__演習課題__.
A) 抜粋文をもとに、次の問いに答えてください。
(i) 最近受けた相談で、相談者がもっていた悩みは何ですか。
(ii) 「不立文字」はどのような意味だと説明されていますか。
(iii) 言葉を呑み込んだ友人の沈黙のなかに、何を感じとった経験が例として挙げられていますか。
B) 抜粋文のうち、「言葉を連ね合うことだけが人と」から「言葉には尽くせない、言葉を超えるコミュニケーションはたしかに存在するのです。」までの部分を、両端の語句も含めてそのまま書き写してください。

__抜粋文__.
<<<<

最近、受けた相談で、「沈黙が怖い」という悩みをおもちの方がいました。もしかすると、あなたにも心当たりがあるかもしれません。おそらく、この悩みの原因は、「会話が続かないと、嫌われてしまうのではないか」「場がしらけると、つまらない人だと思われてしまう」といった、周囲に過剰反応してしまっていることにあると考えられます。

このように他人に振り回されてしまっている人にお伝えしたいのが、「不立文字(ふりゅうもんじ)」という禅の言葉です。ほんとうに大切なことは言葉や文字では伝わらない、心から心に伝わるのである、という意味になります。

これは禅が言葉を軽んじているということではありません。言葉は大切なものですし、丁寧に扱うべきものだということは禅も心得ています。しかし、どれほど言葉を尽くしてもなお、伝わらないことがある。禅の教えや悟りはそこにあるのだ、ということを、この言葉は教えてくれるのです。

言葉を連ね合うことだけが人と人のコミュニケーションではありません。語らないコミュニケーションもあるのです。あなたも、ふと言葉を呑み込んだ友人の沈黙のなかに、悲しみの深さを感じとったなどの経験があるのではないでしょうか。あるいは、何も語らず黙っている恋人から、あふれるほどの思いやりが伝わってきたことはありませんか?

言葉には尽くせない、言葉を超えるコミュニケーションはたしかに存在するのです。

>>>>

__提示データ__.
<<<<

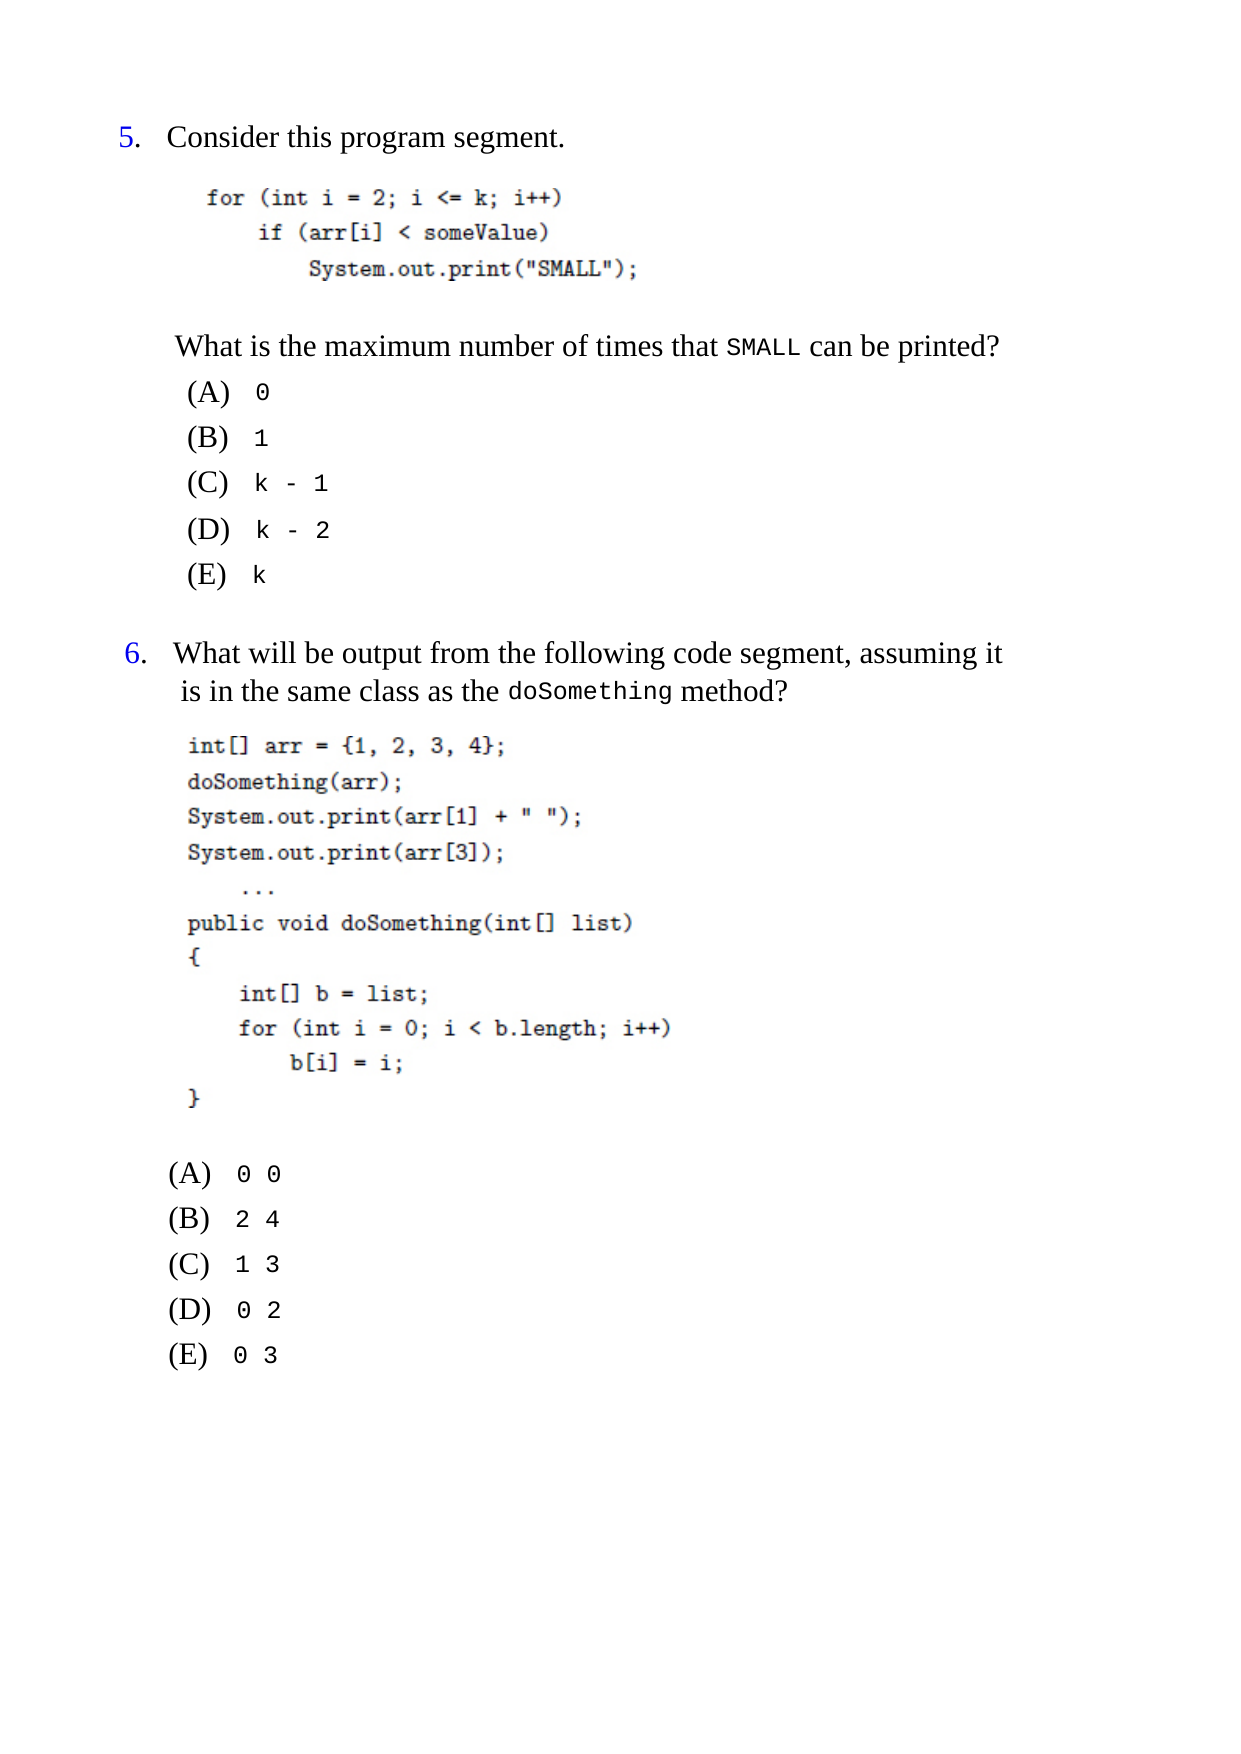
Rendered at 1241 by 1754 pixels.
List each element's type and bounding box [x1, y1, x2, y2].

>>>>

__解答一覧__.
A)
(i) 「沈黙が怖い」という悩み。
(ii) ほんとうに大切なことは言葉や文字では伝わらない、心から心に伝わるのである、という意味。
(iii) 悲しみの深さ。

B)
言葉を連ね合うことだけが人と人のコミュニケーションではありません。語らないコミュニケーションもあるのです。あなたも、ふと言葉を呑み込んだ友人の沈黙のなかに、悲しみの深さを感じとったなどの経験があるのではないでしょうか。あるいは、何も語らず黙っている恋人から、あふれるほどの思いやりが伝わってきたことはありませんか?

言葉には尽くせない、言葉を超えるコミュニケーションはたしかに存在するのです。